Relying on testimony, she said Beric kept his heel on the floor while he used his foot to put "light pressure" on Weyman's neck. She noted that Weyman never lost consciousness.

She said Beric was dealing with a fast-moving situation he had never faced before. She said he used no more force than was necessary based on the risk and dangers he faced.

Karadzic disagreed. He called Stein's account "complete fiction." Perhaps it might have been reasonable to take brief action to guard against the threat of blood, but in his view, that isn't what Beric did when he kept his foot planted on Weyman.

"You're not entitled to do that for two minutes and five seconds while the person is struggling to get your foot off their neck," he said.
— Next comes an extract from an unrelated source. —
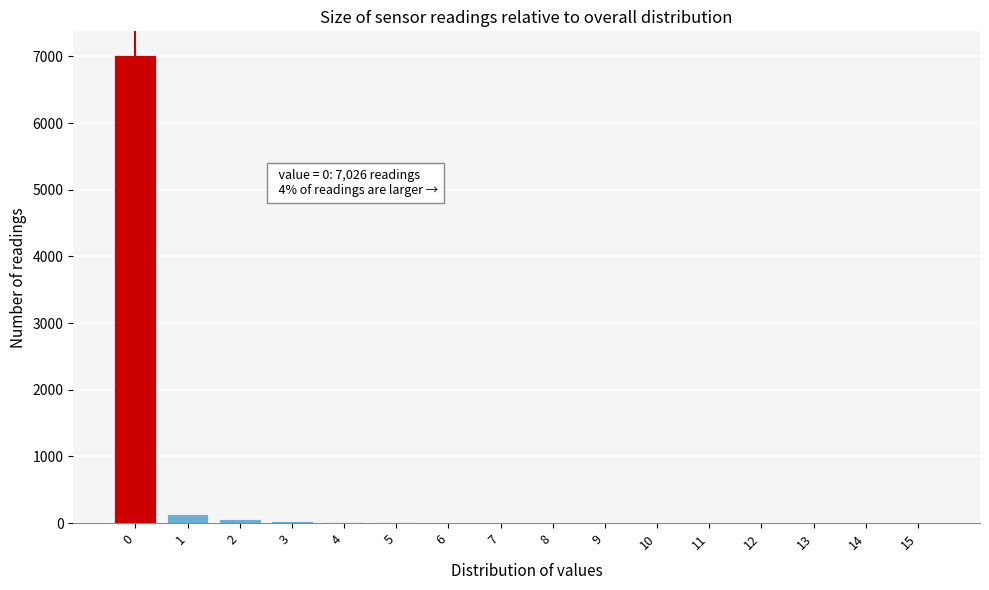

Over which range of the x-axis is the bar tallest?

-0.5 to 0.5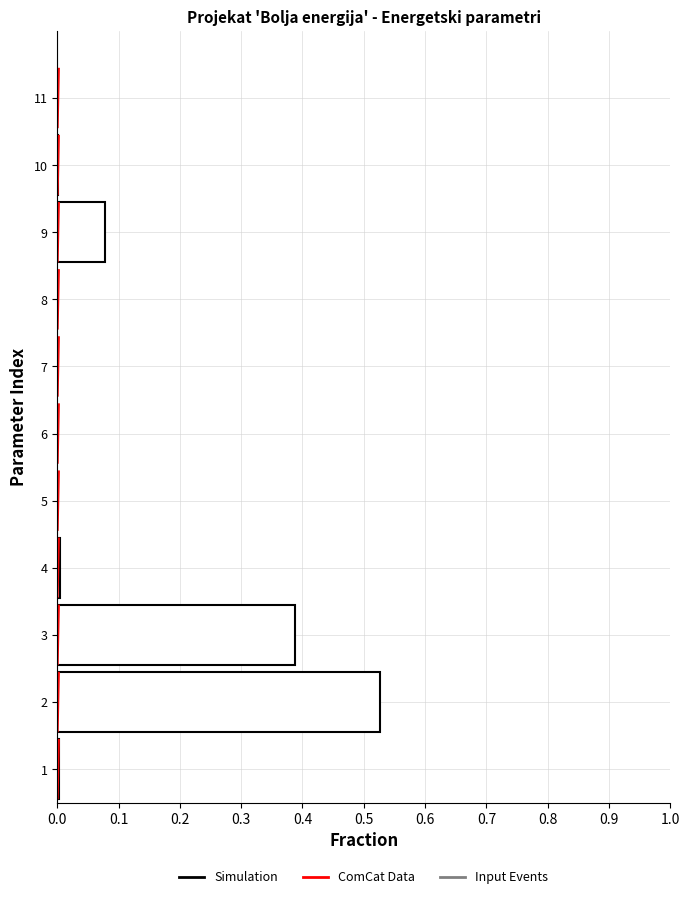

Is it true that the value at 2 is 0.2?

False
"At a certain point, that foot on that man's head becomes unnecessary, unreasonable and completely disproportionate to his arms that are flopping by his side."

He seemed to agree that blood was at the centre of the trial. But where Stein saw fear, he saw anger.

"The reason he delivered those strikes is as a retaliatory measure for this individual who wasn't listening to him and is getting blood all over him," said Karadzic.

Credibility at issue

While both lawyers spent time dissecting the video evidence, they spent still more tearing apart the credibility of competing witnesses.

In testimony, Beric said the scene looked like something out of the movie The Shining. He said Weyman had been aggressive and was touching him all over, and that he was "paranoid" that the blood-soaked man could pull a knife. He said he aimed to use his baton defensively.

But Karadzic pointed to "serious credibility and reliability concerns" in Beric's testimony.

He instead relied on the evidence of another officer, Michael Rizk, who he called "the best historian" of how Beric employed his baton. He noted that Beric's fellow officer — the one who described his use of the baton as loose strikes — had absolutely no reason to lie.

Stein cast Rizk as an unreliable witness with a spotty memory and inconsistent testimony. She urged Judge Janet O'Brien to consider his evidence "carefully."

O'Brien is expected to deliver her decision on the case in October.